### [Activity]
If a record holds a picture, omit the picture, but copy everything else below exactly.

### [Excerpted records]
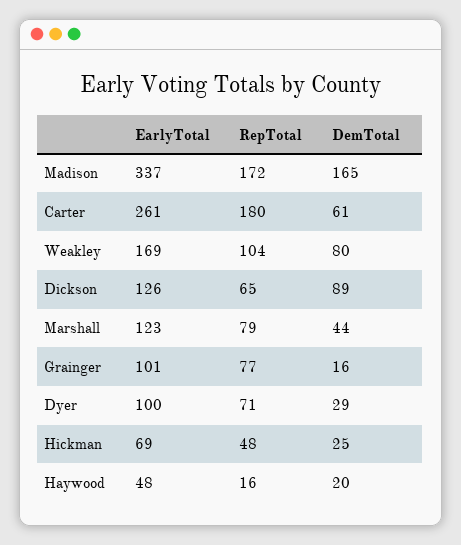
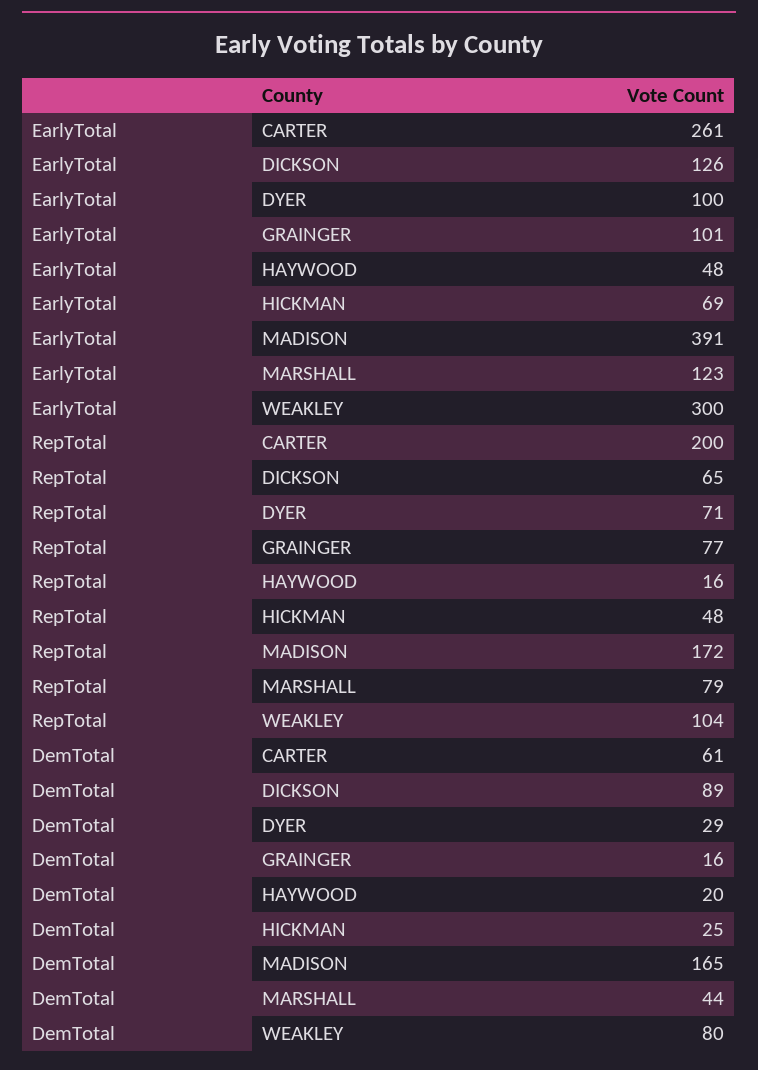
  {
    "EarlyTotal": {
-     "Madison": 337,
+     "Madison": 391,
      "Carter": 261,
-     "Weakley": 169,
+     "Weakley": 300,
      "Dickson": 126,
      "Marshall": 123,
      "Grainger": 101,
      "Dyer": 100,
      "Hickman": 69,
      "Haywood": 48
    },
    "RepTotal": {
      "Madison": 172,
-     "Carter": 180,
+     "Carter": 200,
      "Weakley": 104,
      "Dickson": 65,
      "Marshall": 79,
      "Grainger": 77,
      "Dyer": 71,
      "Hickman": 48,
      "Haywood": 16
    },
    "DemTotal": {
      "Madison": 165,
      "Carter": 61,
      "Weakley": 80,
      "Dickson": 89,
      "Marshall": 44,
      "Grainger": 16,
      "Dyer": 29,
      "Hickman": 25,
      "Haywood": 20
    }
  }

### [Output of the exercise]
  {
    "EarlyTotal": {
-     "Madison": 337,
+     "Madison": 391,
      "Carter": 261,
-     "Weakley": 169,
+     "Weakley": 300,
      "Dickson": 126,
      "Marshall": 123,
      "Grainger": 101,
      "Dyer": 100,
      "Hickman": 69,
      "Haywood": 48
    },
    "RepTotal": {
      "Madison": 172,
-     "Carter": 180,
+     "Carter": 200,
      "Weakley": 104,
      "Dickson": 65,
      "Marshall": 79,
      "Grainger": 77,
      "Dyer": 71,
      "Hickman": 48,
      "Haywood": 16
    },
    "DemTotal": {
      "Madison": 165,
      "Carter": 61,
      "Weakley": 80,
      "Dickson": 89,
      "Marshall": 44,
      "Grainger": 16,
      "Dyer": 29,
      "Hickman": 25,
      "Haywood": 20
    }
  }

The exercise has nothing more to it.